French president pledges solidarity with Bush, but questions whether anti-terror response is ‘war’
WASHINGTON (AP) – French President Jacques Chirac pledged his nation’s full support for the United States’ campaign against terrorism Tuesday, but questioned whether it qualifies as a war.
”I don’t know whether we should use the word ‘war,’ Chirac said at the start of an Oval Office meeting with Bush.
”But what I can say is that now we are faced with a conflict of a completely new nature, a conflict which is attempting to destroy human rights, freedom, the dignity of man,” he said.
”I believe that everything must be done to protect and safeguard these values of civilization, therefore we are naturally prepared to work in complete solidarity with the United States and do everything which is necessary in consultation with them to reach this target which is the elimination of terrorism,” he said.
Chirac said the French are ”completely determined to fight by your side this new type of evil, of absolute evil, which is terrorism.”
Questioned later about his hesitation to call the conflict a war, Chirac said, ”I don’t want to engage in quarrels of semantics.”
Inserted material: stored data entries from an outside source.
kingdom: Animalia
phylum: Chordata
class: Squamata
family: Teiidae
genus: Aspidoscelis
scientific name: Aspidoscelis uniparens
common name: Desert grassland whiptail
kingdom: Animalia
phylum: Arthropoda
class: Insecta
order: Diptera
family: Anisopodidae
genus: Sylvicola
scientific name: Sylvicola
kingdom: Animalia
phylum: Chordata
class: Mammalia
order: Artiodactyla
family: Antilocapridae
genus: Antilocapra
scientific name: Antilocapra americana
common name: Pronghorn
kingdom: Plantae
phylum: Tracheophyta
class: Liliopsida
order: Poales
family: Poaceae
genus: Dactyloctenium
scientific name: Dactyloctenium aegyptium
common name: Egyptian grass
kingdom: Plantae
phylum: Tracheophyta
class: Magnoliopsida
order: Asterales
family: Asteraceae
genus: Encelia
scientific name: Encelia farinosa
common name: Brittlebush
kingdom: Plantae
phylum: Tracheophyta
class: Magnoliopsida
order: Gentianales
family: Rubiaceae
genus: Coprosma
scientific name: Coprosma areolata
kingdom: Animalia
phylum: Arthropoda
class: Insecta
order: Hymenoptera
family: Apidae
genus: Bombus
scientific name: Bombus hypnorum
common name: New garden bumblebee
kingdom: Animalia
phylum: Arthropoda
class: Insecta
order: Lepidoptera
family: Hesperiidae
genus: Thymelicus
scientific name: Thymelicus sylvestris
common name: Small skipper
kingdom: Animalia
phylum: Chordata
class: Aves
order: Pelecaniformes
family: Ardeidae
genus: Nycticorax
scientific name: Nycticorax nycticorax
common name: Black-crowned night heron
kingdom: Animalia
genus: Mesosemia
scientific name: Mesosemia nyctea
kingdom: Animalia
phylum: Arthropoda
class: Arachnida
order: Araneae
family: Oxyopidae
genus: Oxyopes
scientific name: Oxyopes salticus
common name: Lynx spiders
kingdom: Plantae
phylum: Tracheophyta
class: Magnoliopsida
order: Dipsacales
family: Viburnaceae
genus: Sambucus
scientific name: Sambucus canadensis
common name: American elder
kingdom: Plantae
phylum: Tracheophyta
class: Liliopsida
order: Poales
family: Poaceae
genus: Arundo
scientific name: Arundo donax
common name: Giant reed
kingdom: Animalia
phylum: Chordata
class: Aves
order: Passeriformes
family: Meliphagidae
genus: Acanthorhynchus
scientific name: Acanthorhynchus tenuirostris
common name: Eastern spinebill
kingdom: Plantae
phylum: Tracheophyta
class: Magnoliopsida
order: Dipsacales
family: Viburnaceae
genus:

”I’m perfectly aware of what has happened, and whether you call it war or whether you call it conflict, what it is is something which is completely new,” he said.
Bush said he was confident France would commit to helping the United States in what he has repeatedly called a coming war, though he didn’t say how.
”If you love freedom, you must join with us. You must join with America and France,” he said. ”And there’s no doubt in my mind that we’ll find solidarity with the French and the French government.”
Bush and Chirac dined together after addressing reporters in the Oval Office.
A White House official said after Chirac’s remarks that the administration felt confident of the French commitment to the anti-terrorism campaign. ”If you look at President Chirac’s statement, look at the entire thing, I think it’s very clear that the French people and France are in solidarity with the United States,” spokesman Sean McCormack said.
Chirac’s reluctance to label the conflict a war reflected growing consternation in Europe about where the United States is leading its allies.
On a continent twice devastated by global conflicts in the 20th century, politicians are loath to use the word ”war.”
”It’s not a war,” Belgian Foreign Minister Louis Michel said Monday. ”You can’t just use words like that. There needs to be a ‘mobilization’ against terrorism.”
Nearly half of Swedes in a poll published Tuesday said it would be wrong for the United States to attack Afghanistan if it doesn’t hand over Osama bin Laden, the prime suspect in the attacks.